What needs to be done
Count the lines below that contain the word "displayed". Give only the number.

Supplied records
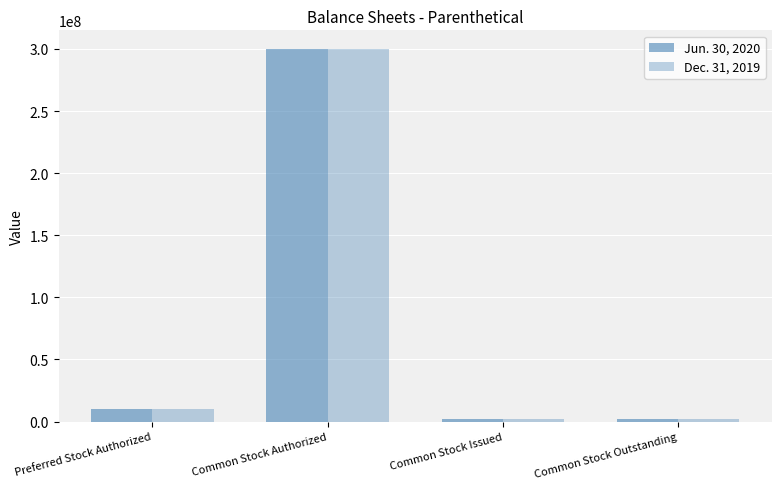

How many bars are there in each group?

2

---

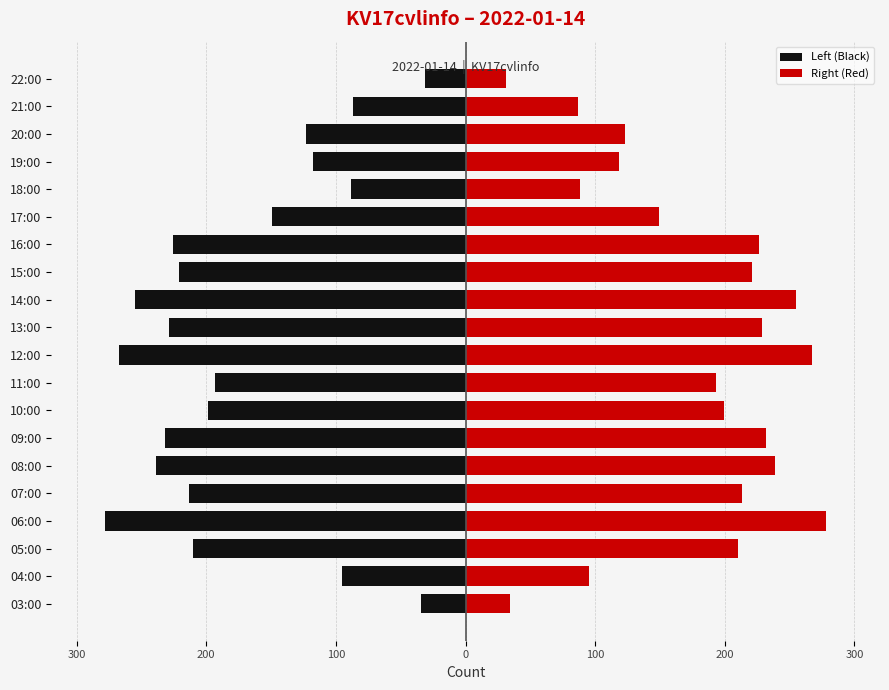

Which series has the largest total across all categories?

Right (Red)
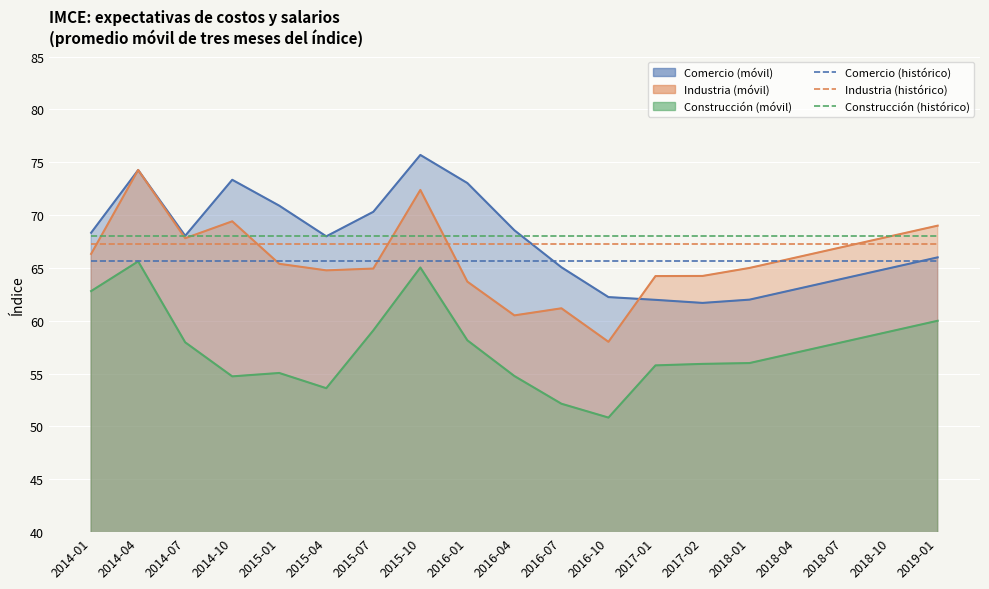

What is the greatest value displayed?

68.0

Reply to the exercise
1